Among all those years that many people invited you to boycott Black Friday, this might be the most serious one that you should listen to. Black Friday is tempting, I can’t lie. I really would like to buy a thing for less than half of its usual price but it’s affecting more than an individual.

Black Friday usually only takes effect on online shops like the evil Amazon and/or some big chain stores around the U.S. or some other countries and this just helps those stores to grow and get more powerful thus makes people have less power to change the way they behave.

This year, the case is more special than other years. With the pandemic and everything going on, the economy of many countries are collapsing and many shops are suffering from it.

Also, local stores suffer a lot. Since the pandemic began, close to 100,000 businesses have permanently closed. Small businesses ― defined as private companies with fewer than 500 employees ― have especially struggled to survive this year due to less cash flow and smaller operating margins.

This is not just during the pandemic. Even before the pandemic, many local stores were suffering from Black Friday because many people get attracted to those big (usually chain) stores and never shop from local stores again.

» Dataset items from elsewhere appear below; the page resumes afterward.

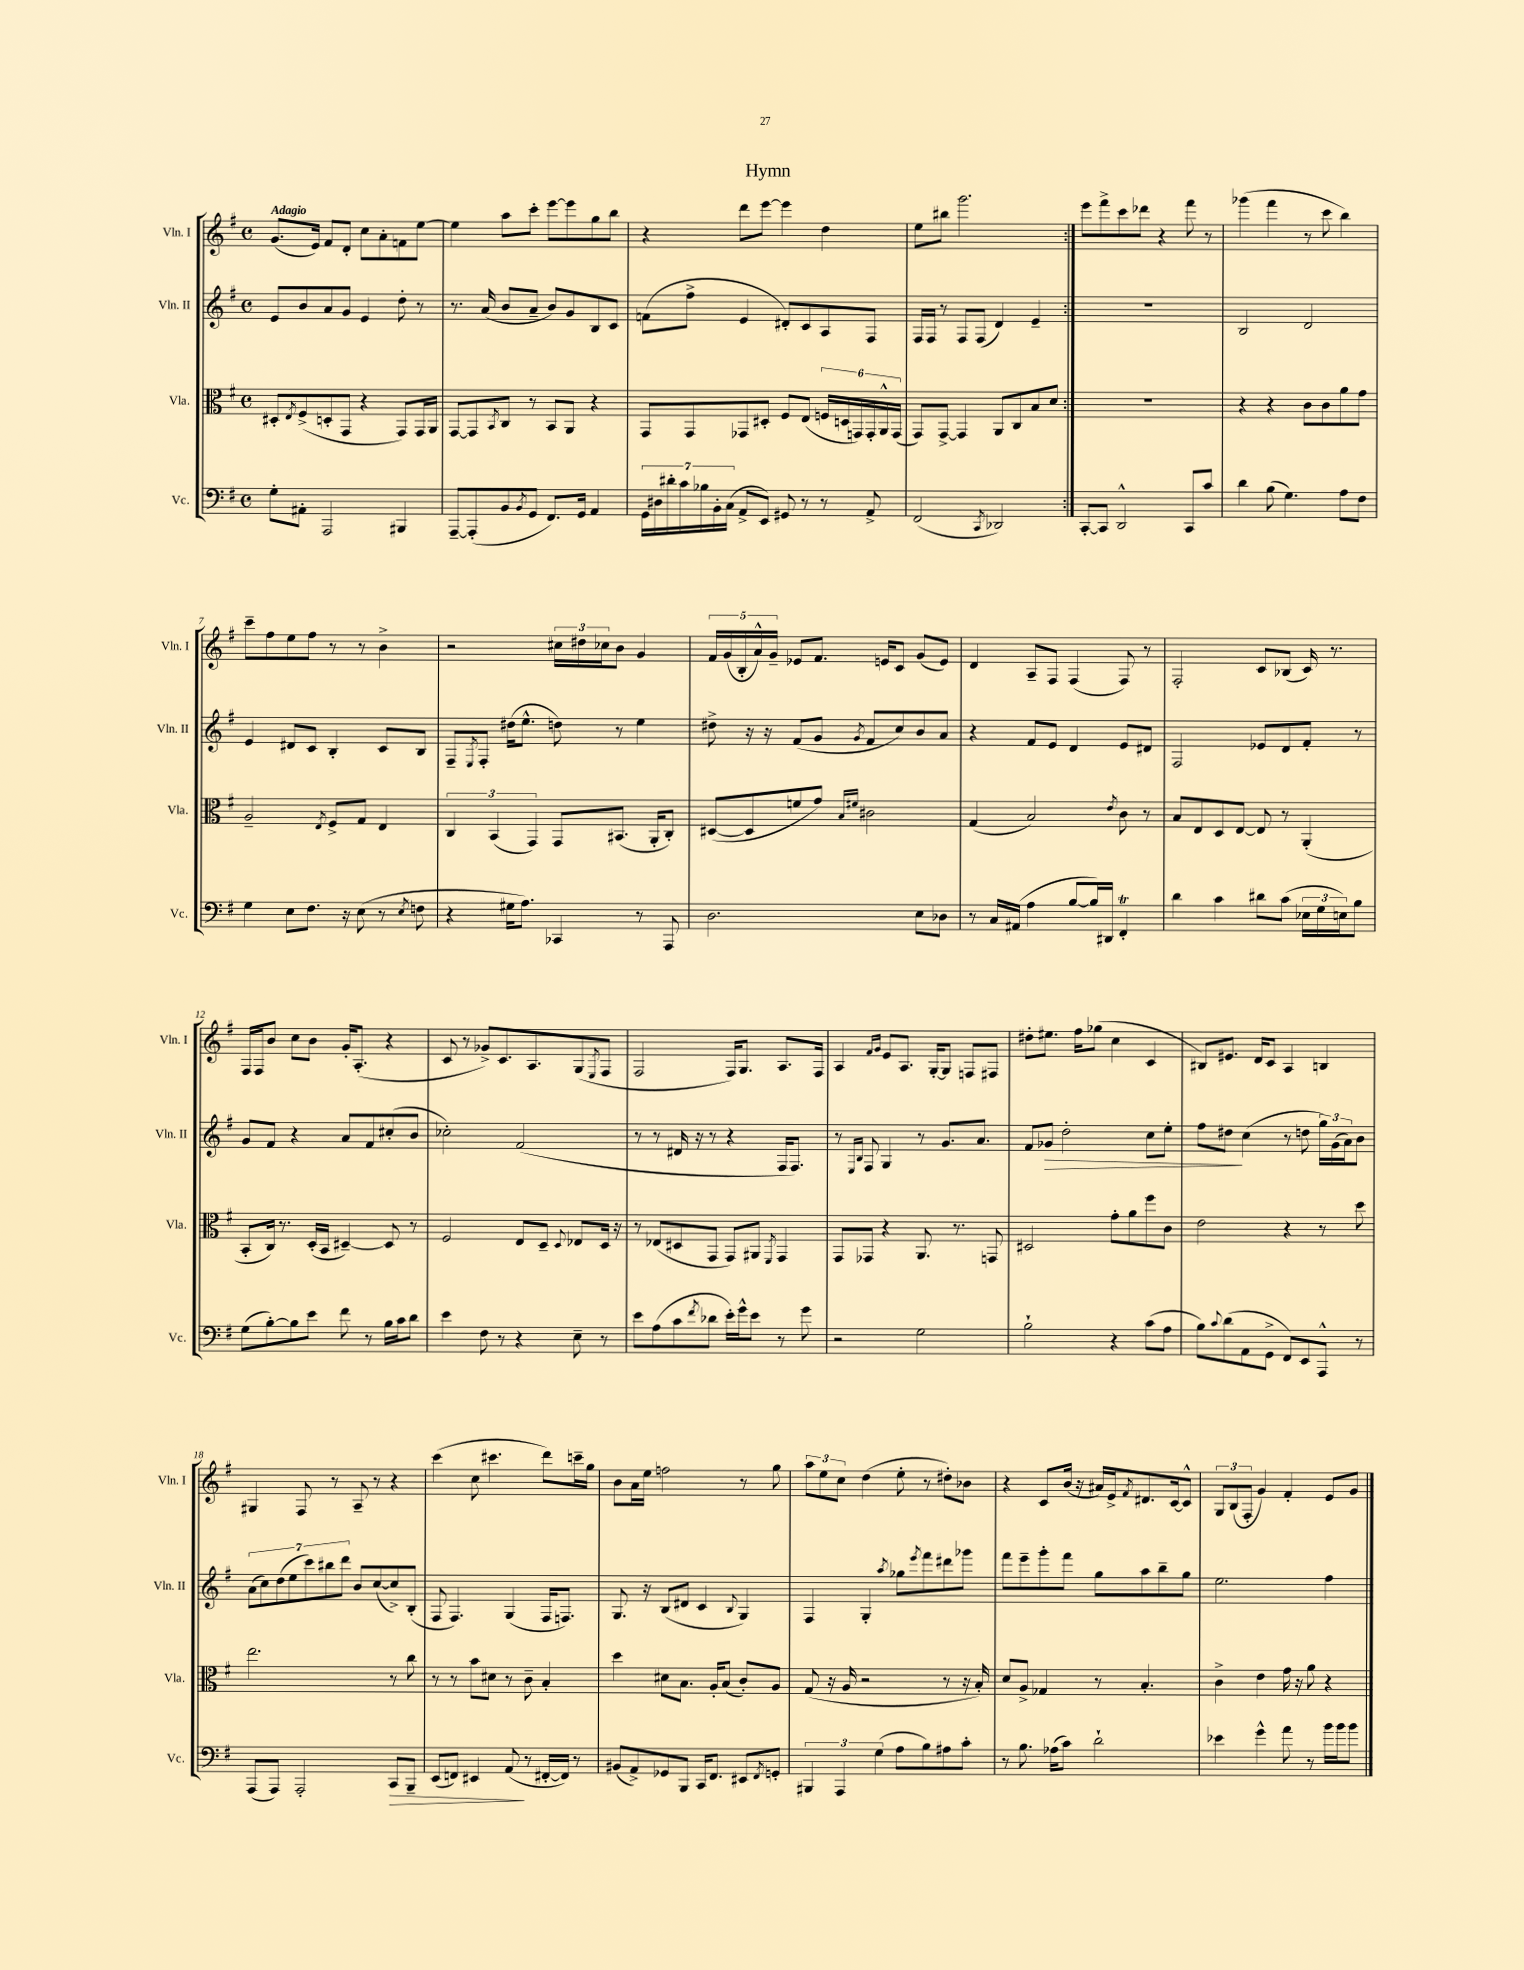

**kern	**kern	**kern	**kern
*staff4	*staff3	*staff2	*staff1
*clefF4	*clefC3	*clefG2	*clefG2
*k[f#]	*k[f#]	*k[f#]	*k[f#]
*M4/4	*M4/4	*M4/4	*M4/4
*met(c)	*met(c)	*met(c)	*met(c)
8G'\L	8D#'/L	8e/L	(8.g/L
.	8qE/	.	.
8AA#'\J	(8F#^/	8b/	.
.	.	.	16e/Jk)
2AAA/	8D'/	8a/	8f#/L
.	8GG/J	8g/J	8d'/J
.	4r	4e/	8cc\L
.	.	.	8a'\
4BBB#/	8GG/L)	8dd'\	8f\
.	16GG/L	8r	[8ee\J
.	16AA/JJ	.	.
=	=	=	=
[8AAA~/L	[8GG/L	8.r	4ee\]
(8AAA'/]	8GG/]	.	.
.	.	(16a/	.
.	8qBB/	.	.
8BB/	8C/J	8b/L	8aa\L
8qBB/	.	.	.
8GG/J	8r	8a~/J	8ccc'\J
8.FF#/L)	8BB/L	8b/L)	[8eee\L
.	8AA/J	8g/	8eee\]
16GG/Jk	.	.	.
4AA/	4r	8B/	8gg\
.	.	8c/J	8bb\J
=	=	=	=
28GG\LL	8GG/L	(8f\L	4r
28D#\	.	.	.
28d#'\	.	.	.
28c\	.	.	.
.	8GG/	8ff#^\J	.
28B-\	.	.	.
28BB'\	.	.	.
(28C\JJ	.	.	.
8AA^/L	8GG-/	4e/	8ddd\L
8EE/J)	8D#'/J	.	[8eee\J
8GG#/	8F#/L	8d#'/L)	4eee\]
8r	(8E/J	8c/	.
8r	24F/LL	8A/	4dd\
.	24D/	.	.
.	24GG/)	.	.
8AA^/	24GG'/	8F#/J	.
.	24AA^^/	.	.
.	(24GG/JJ	.	.
=	=	=	=
(2FF#/	8GG/L)	16F#/LL	8ee\L
.	.	16F#/JJ	.
.	[8GG^/J	8r	8bb#\J
.	4GG/]	8F#/L	2.ggg\
.	.	(8F#/J	.
8qCC/	.	.	.
2DD-/)	8AA/L	4d/)	.
.	8C/	.	.
.	8B/	4e~/	.
.	8d/J	.	.
=:|!	=:|!	=:|!	=:|!
[8CC'/L	1r	1r	8eee\L
8CC/]J	.	.	8fff#^\
2DD^^/	.	.	8ccc\
.	.	.	8ddd-\J
.	.	.	4r
8CC/L	.	.	8fff#\
8c/J	.	.	8r
=	=	=	=
4d\	4r	2B/	(4ggg-\
(8B\	4r	.	4fff#\
4.G\)	.	.	.
.	8c\L	2d/	8r
.	8c\	.	8ccc\
8A\L	8a\	.	4bb\)
8F#\J	8g\J	.	.
=	=	=	=
4G\	2A~/	4e/	8ccc~\L
.	.	.	8ff#\
8E\L	.	8d#/L	8ee\
8.F#\J	.	8c/J	8ff#\J
.	8qE/	.	.
.	8F#^/L	4B'/	8r
16r	.	.	.
(8E\	8G/J	.	8r
8r	4E/	8c/L	4b^\
8qE/	.	.	.
8F\	.	8B/J	.
=	=	=	=
4r	6C/	8F#~/L	2r
.	.	8qE/	.
.	.	8F#'/J	.
.	(6BB/	.	.
16G#\LK	.	(16dd#\LK	.
8.A\J)	.	8.ee^^\J	.
.	6GG/)	.	.
4CC-/	8GG/L	8dd\)	24cc#\LL
.	.	.	24dd#\
.	.	.	24cc-\J
.	(8.BB#/J	8r	8b\J
8r	.	4ee\	4g/
.	16AA'/LK	.	.
8AAA/	8C'/J)	.	.
=	=	=	=
2.D\	([8D#/L	8dd#^\	20f#/LL
.	.	.	(20g/
.	.	.	20B'/
.	8D#/]	16r	.
.	.	.	20a^^/)
.	.	16r	.
.	.	.	20g~/JJ
.	8f/	(8f#/L	8e-/L
.	8g/J)	8g/J	8.f#/J
.	16qqB/LL	.	.
.	16qqf#/JJ	8qg/	.
.	2c#\	8f#/L	.
.	.	.	16e/LK
.	.	8cc/)	8c/J
8E\L	.	8b/	(8g/L
8D-\J	.	8a/J	8e/J)
=	=	=	=
8r	(4G/	4r	4d/
16C/LL	.	.	.
(16AA#/JJ	.	.	.
4A\	2B/)	8f#/L	8A~/L
.	.	8e/J	8F#/J
[8B/L	.	4d/	(4F#/
16B/]L)	.	.	.
16DD#/JJ	.	.	.
.	8qe/	.	.
4FF#'/	8c\	8e/L	8F#/)
.	8r	8d#/J	8r
=	=	=	=
4d\	8B/L	2F#/	2F#'/
.	8E/	.	.
4c\	8D/	.	.
.	[8E/J	.	.
8d#\L	8E/]	8e-/L	8c/L
(8c\J	8r	8d/	(8B-/J
24E-\LL	(4AA'/	8f#'/J	16c/)
24G\	.	.	.
.	.	.	8.r
24E\J)	.	.	.
8B\J	.	8r	.
=	=	=	=
(8G\L	8BB'/L	8g/L	16F#/LL
.	.	.	16F#/J
[8B'\)	16C/Jk)	8f#/J	8b/J
.	8.r	.	.
8B\]	.	4r	8cc\L
8e\J	(16D'/LL	.	8b\J
.	16BB/JJ	.	.
8f#\	[4D#~/)	8a/L	16g'/LK
.	.	.	(8.A'/J
8r	.	8f#/	.
16B\LL	8D#/]	(8cc#'/	4r
16c\J	.	.	.
8d\J	8r	8b/J	.
=	=	=	=
4e\	2F#/	2cc-'\)	8c/
.	.	.	8r
8F#\	.	.	8g-^/L)
8r	.	.	8.c/
4r	8E/L	(2f#/	.
.	.	.	8.A/
.	8D~/J	.	.
.	8qqD/	.	.
8E~\	8E-/L	.	(8G/
.	.	.	8qE/
8r	16D/Jk	.	8F#/J
.	16r	.	.
=	=	=	=
8e\L	8r	8r	2F#/
(8A\	(8E-/L	8r	.
8c\	8D#/	16d#/	.
.	.	16r	.
8qf#/	.	.	.
8d-\J	8GG/J	8r	.
16e'\LL)	8GG/L)	4r	16F#/LK)
16g^^\J	.	.	8.G/J
8e\J	8AA#/J	.	.
.	8qFF#/	.	.
8r	4GG/	16F#/LK	8.A/L
.	.	8.F#/J)	.
8g\	.	.	.
.	.	.	16F#/Jk
=	=	=	=
2r	8GG/L	8r	4A/
.	.	16qqE/LL	.
.	.	16qqB/JJ	.
.	8GG-/J	8F#/	.
.	.	.	16qqf#/LL
.	.	.	16qqg/JJ
.	4r	4G/	8e/L
.	.	.	8.A/J
2G\	8.AA/	8r	.
.	.	.	[16G'/LK
.	.	8.g/L	8G/]J
.	8.r	.	.
.	.	.	8F/L
.	.	8.a/J	.
.	8GG/	.	8F#/J
=	=	=	=
2B`\	2D#/	8f#/L	8dd#'\L
.	.	8g-/J	8.ee#\J
.	.	2dd'\	.
.	.	.	16ff#\LK
.	.	.	(8gg-\J
4r	8g'\L	.	4cc\
.	8a\	.	.
(8c\L	8ff#\	8cc\L	4c/
8A\J	8c\J	8ee'\J	.
=	=	=	=
8B\L)	2e\	8ff#\L	8B#/L)
8qqc/	.	.	.
(8d\	.	8dd#\J	8.e#/J
8AA\	.	(4cc\	.
.	.	.	16d/LK
8GG^\J	.	.	8c/J
8FF#/L)	4r	8r	4A/
8EE/	.	8dd\	.
8AAA^^/J	8r	24gg\LL)	4B/
.	.	(24g\	.
.	.	24a\J)	.
8r	8dd\	8b\J	.
=	=	=	=
(8AAA/L	2.ee\	(14a\L	4G#/
.	.	14cc\)	.
8AAA/J)	.	.	.
.	.	(14dd\	.
.	.	14ee\	.
2AAA'/	.	.	8F#/
.	.	14ccc\)	.
.	.	14bb#\	.
.	.	.	8r
.	.	14ddd\J	.
.	.	8b/L	8A~/
.	.	([8cc/	8r
8CC/L	8r	8cc^/])	4r
8BBB~/J	8cc\	(8B'/J	.
=	=	=	=
(8EE/L	8r	8F#/	(4ccc\
8FF/J)	8r	4.F#/)	.
4EE#/	8b\L	.	8cc\
.	8d#\J	.	4.ccc#\
(8AA/	8r	(4G/	.
8r	8c~\	.	.
[16FF#'/LL	4B'/	16F#/LK	8ddd\L)
16FF#/]JJ)	.	8.F/J)	.
8r	.	.	16ccc~\L
.	.	.	16gg\JJ
=	=	=	=
(8BB#/L	4dd\	8.G/	8b\L
8AA^/)	.	.	16a\L
.	.	16r	16ee\JJ
8GG-/	8d#\L	(8B/L	2ff\
8BBB/J	8.B\J	8d#/J	.
16CC/LK	.	4c/	.
8.FF#/J	16A'/LK	.	.
.	(8B/J	.	.
.	.	8qqB/	.
8EE#/L	8c'/L)	4G/)	8r
8qFF#/	.	.	.
8GG'/J	8A/J	.	8gg\
=	=	=	=
6BBB#/	(8G/	4F#/	12aa\L
.	.	.	12ee\
.	16r	.	.
6AAA/	.	.	12cc\J
.	16A/	.	.
.	2r	4G'/	(4dd\
(6G\	.	.	.
.	.	8qaa/	.
8A\L	.	8gg-\L	8ee'\
.	.	8qeee/	.
8B\)	.	8fff#\	8r
8A#\	8r	8ddd#\	8dd#'\L)
8c'\J	16r	8ggg-\J	8b-\J
.	16B'/)	.	.
=	=	=	=
8r	8d/L	8fff#\L	4r
8.B\	8A^/J	8eee~\	.
.	4G-/	8ggg'\	8c/L
(16A-\LK	.	.	.
8c\J)	.	8fff#\J	(16b/Jk
.	.	.	16r
2d`\	8r	8gg\L	16a#/LL)
.	.	.	16e^/J
.	.	.	8qf#/
.	4.B'/	8aa\	8.d#/
.	.	8bb~\	.
.	.	.	[16c/k
.	.	8gg\J	8c^^/]J
=	=	=	=
4e-\	4c^\	2.ee\	12G/L
.	.	.	(12B/
.	.	.	12F#'/J
4g^^\	4e\	.	4g/)
8a\	16g\	.	4f#'/
.	16r	.	.
8r	8a\	.	.
16b\LL	4r	4ff#\	8e/L
16b\J	.	.	.
8b\J	.	.	8g/J
==	==	==	==
*-	*-	*-	*-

Local businesses are struggling to survive and Black Friday is not good news for them.

Black Friday also produces tons of waste. Aside from the physical and financial toll that Black Friday has on shoppers, there are also environmental consequences.

The promise to deliver items in just a couple of days (looking at you, Amazon Prime) requires putting thousands more trucks and ships in service, adding to the pollution that’s already in our air and water. There’s also the ridiculous amount of packaging involved, which floods recycling centers and ends up in landfills.

That’s not to mention how so much of the crap that’s purchased during the Black Friday shopping frenzy ends up in the hands of people who don’t even want it. In fact, 61% percent of Americans say they received at least one unwanted gift over the holidays, according to a 2019 survey by Finder.com, a consumer savings site. That equates to $15.2 billion spent on unwanted gifts. Clothing and accessories make up the most gifted but unwanted items, fueling the carbon-intensive fast-fashion industry that contributes to overflowing landfills.